Tahun ini saja, kata Purwadi, pasokan bahan baku kayu dari hutan tanaman industri pada triwulan III 2015 turun 29 persen menjadi 6,56 juta meter kubik dari 9,26 juta meter kubik pada triwulan II. "Akibatnya, produksi kertas bisa berkurang setengahnya."
Menurut Purwadi, saat ini ada 9 perusahaan produsen pulp yang dibekukan karena dituduh melakukan pembakaran hutan. Secara total, kesembilan perusahaan itu mengelola lahan seluas 901,189 hektare. "Mereka terancam tak bisa berproduksi lagi tahun depan dan harus merumahkan 40 ribu karyawan."
Padahal, Purwadi menjelaskan, tidak semua lahan yang dibekukan itu terbakar. "Lagipula, kebanyakan kebakaran itu justru bermula dari lahan di luar konsesi mereka." Berdasarkan data mereka, kebakaran hutan kemarin mayoritas (56 persen) terjadi di hutan milik negara (open access), 20 persen di perkebunan sawit, 16 persen di hutan pulpwood, dan 8 persen di hutan produksi.
Ini, kata dia, menggambarkan tidak semua perusahaan pulp melakukan pembakaran. "Lagipula kayu itu kan bahan baku pulp, masak dibakar," ujarnya. Dia menyayangkan sanksi terhadap perusahaan dijatuhkan rata. "Seharusnya lahan yang tak terbakar tetap boleh digarap."
Kekhawatiran ini juga dirasakan Direktur Eksekutif Asosiasi Pulp & Kertas Indonesia (APKI) Liana Bratasida.

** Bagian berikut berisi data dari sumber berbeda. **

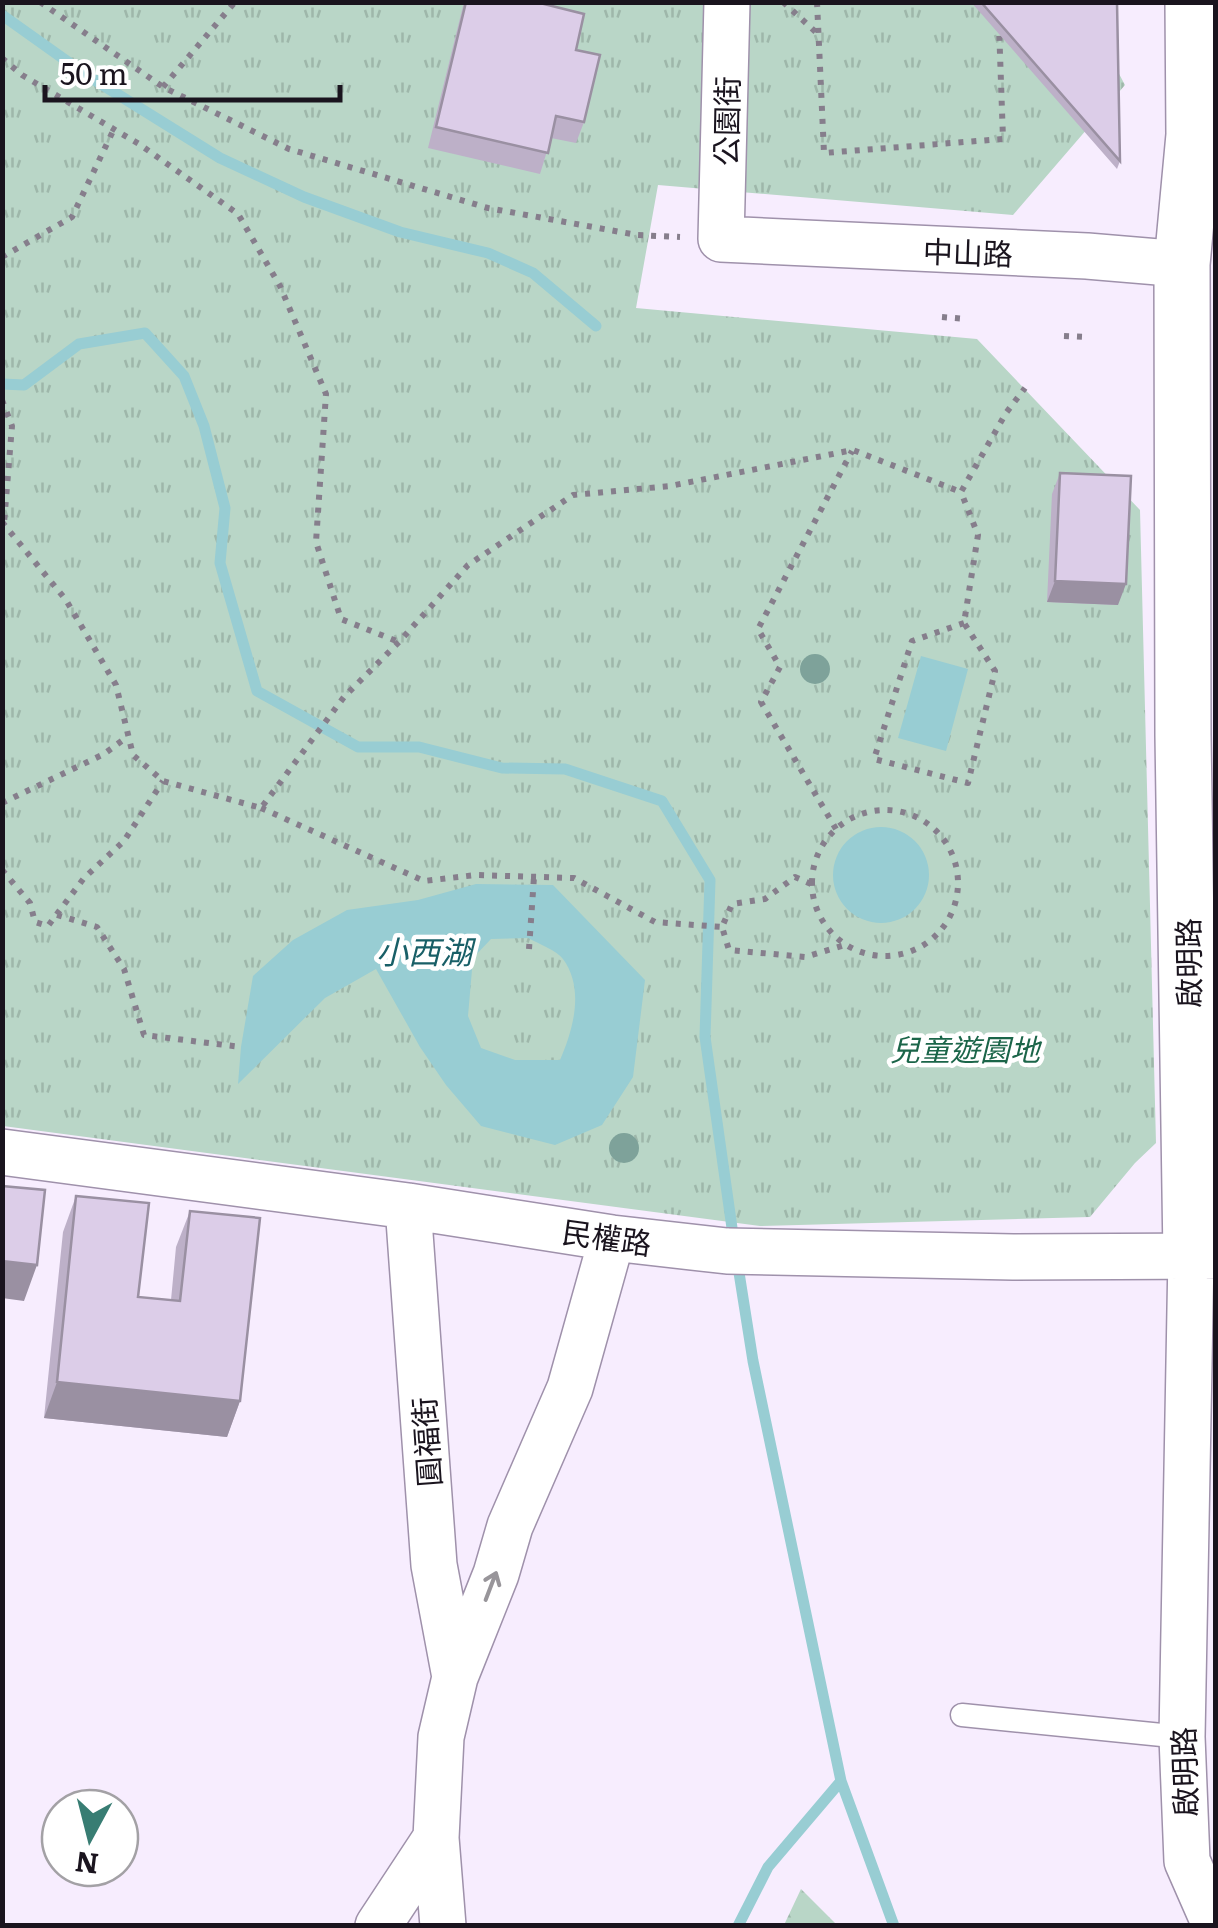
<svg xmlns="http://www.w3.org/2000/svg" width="1218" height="1928" font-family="Literata,'Noto Sans TC',serif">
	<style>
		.forest { fill: url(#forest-firs) }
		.park { fill: url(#park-tufts) }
		.water { fill: #98cdd3; fill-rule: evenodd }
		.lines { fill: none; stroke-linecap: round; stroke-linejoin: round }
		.stream { stroke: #98cdd3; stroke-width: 11 }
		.service-casing { stroke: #9f91ab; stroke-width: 25 }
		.minor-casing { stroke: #9f91ab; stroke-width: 48 }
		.tertiary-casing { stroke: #9f91ab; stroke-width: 58 }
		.path { stroke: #867e8c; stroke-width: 6; stroke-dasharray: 5 8; stroke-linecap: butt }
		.service { stroke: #fff; stroke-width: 22 }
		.minor { stroke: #fff; stroke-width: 45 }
		.tertiary { stroke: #fff; stroke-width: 55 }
		.tree { fill: #7ea29a }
		.wall { fill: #bdb0c8 }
		.shaded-wall { fill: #9a90a2 }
		.building { fill: #dccde8; stroke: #9a90a2; stroke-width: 2.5 }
		.oneway { stroke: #98959a }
		.labels { text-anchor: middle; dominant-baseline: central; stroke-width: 9; stroke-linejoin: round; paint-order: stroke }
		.street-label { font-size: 30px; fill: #1a141e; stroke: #fff }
		.park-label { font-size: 30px; font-style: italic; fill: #1b6549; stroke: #fff }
		.water-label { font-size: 32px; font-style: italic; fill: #185f67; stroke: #fff }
	</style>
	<defs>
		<pattern id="forest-firs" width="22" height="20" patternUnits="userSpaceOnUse" patternTransform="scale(2.5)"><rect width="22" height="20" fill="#b9d6c7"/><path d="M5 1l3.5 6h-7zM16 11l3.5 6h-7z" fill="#9eb7aa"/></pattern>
		<pattern id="park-tufts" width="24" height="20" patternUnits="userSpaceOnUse" patternTransform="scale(2.5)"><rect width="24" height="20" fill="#b9d6c7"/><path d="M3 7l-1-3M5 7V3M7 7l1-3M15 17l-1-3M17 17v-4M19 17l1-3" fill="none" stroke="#9eb7aa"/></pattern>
	</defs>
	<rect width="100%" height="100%" fill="#f7edfe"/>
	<!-- forest -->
	<path class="forest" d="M801,1889L837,1925H784Z"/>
	<!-- park -->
	<path class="park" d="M1051,2L1102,42L1125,85L1013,215L658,185L636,308L977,339L1140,510L1156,1143L1135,1163L1090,1217L760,1226L3,1126V3Z"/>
	<!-- water -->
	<path class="water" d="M921,656L968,669L946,751L898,738Z
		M833 875a48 48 0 1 1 96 0a48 48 0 1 1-96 0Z
		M476,884L553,885L645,980L633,1077L602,1125L555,1145L481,1126L446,1085L420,1047L376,969L325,998L238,1084L241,1047L253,976L293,940L347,910L418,900ZM528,938C539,944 556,950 563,959C585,989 573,1030 560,1060H515L481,1048L468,1016L473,958L491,939Z"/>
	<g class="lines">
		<!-- stream -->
		<path class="stream" d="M2,15L85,74L220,158L304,197L400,232L488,253L533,273L596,326
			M2,384L24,385L79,344L145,333L184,376L204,426L225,508L220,563L257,691L358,747H419L502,768L565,769L662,801L710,880L705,1037L734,1242
			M737,1260L753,1361L841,1781L894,1926
			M738,1926L768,1867L841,1781"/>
		<!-- service casing -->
		<g class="service-casing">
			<path id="service" d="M962,1715L1182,1737"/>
		</g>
		<!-- minor casing -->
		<g class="minor-casing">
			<path id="minor" d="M727,2L721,239L1087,256L1182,264
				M2,1152L408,1206L612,1238L727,1251L1013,1257L1216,1256
				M408,1206L434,1565L455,1677L441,1737L436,1838L443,1926
				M1191,1256L1182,1737L1187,1861L1212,1918
				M455,1677L496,1574L510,1526L570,1388L612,1238
				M378,1926L436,1838"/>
		</g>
		<!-- tertiary casing -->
		<g class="tertiary-casing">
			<path id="tertiary" d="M1191,1256L1183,735L1182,264L1194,135L1193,2"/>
		</g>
		<!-- path -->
		<path class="path" d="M40,2L163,87L289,149L488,208L637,235L680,237
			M783,2L819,35
			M817,2L824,153L1003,139L999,26
			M2,58L22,75L139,144L238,214L280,286L326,394L316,542L341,619L399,642
			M163,87L235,2
			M2,257L72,217L113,131
			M942,317L966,319
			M1064,336L1085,337
			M2,400L12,426L4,523
			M2,522L66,600L116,685L133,755L163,781L261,808L344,697L399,642L468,565L573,495L670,486L853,450L961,492
			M964,623L912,641L874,759L968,783L995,671L964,623L978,535L961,492L1006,413L1025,388
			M2,803L104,754L127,737
			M261,808L424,881L476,875L574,878L655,922L722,927
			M812 883a73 73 0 1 1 146 0a73 73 0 1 1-146 0Z
			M836,829L761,702L780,667L758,629L852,451
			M2,870L30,903L35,922L48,926L84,878L124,841L163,781
			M811,884L795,877L765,899L732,904L722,927L729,950L805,957L845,945
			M57,915L97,927L124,969L144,1035L241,1047
			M529,949L534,877"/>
		<!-- service -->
		<use href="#service" class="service"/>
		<!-- minor -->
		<use href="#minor" class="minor"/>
		<!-- tertiary -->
		<use href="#tertiary" class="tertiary"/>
	</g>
	<!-- trees -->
	<g class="tree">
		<circle cx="815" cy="669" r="15"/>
		<circle cx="624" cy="1148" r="15"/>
	</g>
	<!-- wall -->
	<path class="wall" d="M464,2H536L576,50L584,122L576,143L551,138L540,174L428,148Z
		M971,2H1117L1120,161L1117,169Z
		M1060,473L1118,605L1047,602L1052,494Z
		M76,1196L138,1297L171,1300L176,1247L190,1211L240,1401L227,1437L44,1418L63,1232Z"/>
	<!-- shaded-wall -->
	<path class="shaded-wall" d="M1055,581L1126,584L1118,605L1047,602Z
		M2,1261L37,1265L24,1301L2,1298Z
		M57,1382L240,1401L227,1437L44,1418Z"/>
	<!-- building -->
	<path class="building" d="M466,2H536L584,14L576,50L600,55L584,122L556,116L548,153L436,127Z
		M981,2H1117L1120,161Z
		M1060,473L1131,476L1126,584L1055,581Z
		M2,1186L45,1190L37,1265L2,1261Z
		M76,1196L149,1203L138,1297L180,1301L190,1211L260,1218L240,1401L57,1382Z"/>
	<!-- one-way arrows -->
	<defs><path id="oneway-shaft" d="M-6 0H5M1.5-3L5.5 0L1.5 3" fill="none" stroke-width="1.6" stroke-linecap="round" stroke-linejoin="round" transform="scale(2.5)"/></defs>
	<use class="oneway" href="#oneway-shaft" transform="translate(491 1586) rotate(-69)"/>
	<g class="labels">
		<!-- street labels -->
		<g class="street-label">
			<text transform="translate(725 121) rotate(-89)">公園街</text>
			<text transform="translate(968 251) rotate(2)">中山路</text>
			<text transform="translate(1187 963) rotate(-91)">啟明路</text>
			<text transform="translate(607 1236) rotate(8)">民權路</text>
			<text transform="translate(425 1442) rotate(-94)">圓福街</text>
			<text transform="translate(1183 1772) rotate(-92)">啟明路</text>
		</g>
		<!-- park labels -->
		<g class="park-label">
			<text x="965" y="1048">兒童遊園地</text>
		</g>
		<!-- water labels -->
		<g class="water-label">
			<text x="424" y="950">小西湖</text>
		</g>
	</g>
	<!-- border -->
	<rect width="1218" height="1928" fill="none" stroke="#1a141e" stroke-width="10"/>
	<!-- north arrow -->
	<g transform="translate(90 1838) rotate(187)"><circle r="48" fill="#ffffff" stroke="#a3a1a5" stroke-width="2.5"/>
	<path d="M0-8L18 38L0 25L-18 38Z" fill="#387d73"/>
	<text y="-15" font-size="28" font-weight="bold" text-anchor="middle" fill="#1a141e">N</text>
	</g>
	<!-- scale -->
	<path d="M45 85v15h295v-15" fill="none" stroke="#1a141e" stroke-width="5"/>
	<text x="60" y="85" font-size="30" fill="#1a141e" stroke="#ffffff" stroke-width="8" paint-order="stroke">50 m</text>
</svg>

Menurut dia, bukan cuma mengancam industri yang sudah ada, melainkan investasi industri pulp and paper di Indonesia juga bakal terganggu. "Masalahnya tidak ada kepastian hukum buat kami." Dia berharap pemerintah memberikan batas waktu yang jelas terkait dengan pembekuan izin ini. "Seharusnya lahan nongambut yg terbakar tetap bisa digarap supaya pasokan terjamin."
Liana juga mempersoalkan penerbitan Peraturan Menteri Perdagangan Nomor 97 Tahun 2015 tentang impor produk hasil hutan. Aturan ini, kata dia, bakal menghambat dan memperumit impor pulp serat panjang yang digunakan untuk produksi kertas.
"Indonesia tidak punya tanaman penghasil pulp serat panjang, kita masih impor 100 persen." Menurut aturan itu, importir harus menyertakan aneka sertifikasi terkait dengan produk pulp yang diimpor. "Padahal di negara-negara Eropa dan Kanada, sertifikasi itu tidak diperlukan."
Ancaman berkurangnya pasokan pulp ini mengancam target pemerintah yang ingin industri pulp dan kertas tumbuh 3-4 persen tahun depan. Bahkan, pabrik baru OKI Pulp and Paper di Ogan Komering Ilir yang diproyeksikan mulai beroperasi tahun depan juga terancam kekurangan pasokan. "Banyak perusahaan pemasok pulp untuk OKI izinnya masih dibekukan," kata Direktur Jenderal Hasil Hutan dan Perkebunan Kementerian Perindustrian Pranata.
Kami, kata Pranata, akan segera berkoordinasi dengan Kementerian Lingkungan Hidup dan Kehutanan untuk membahas masalah ini. "Nanti dicarikan jalan keluarnya karena industri pulp and paper ini kan sudah masuk daftar industri unggulan, seharusnya tidak dijegal."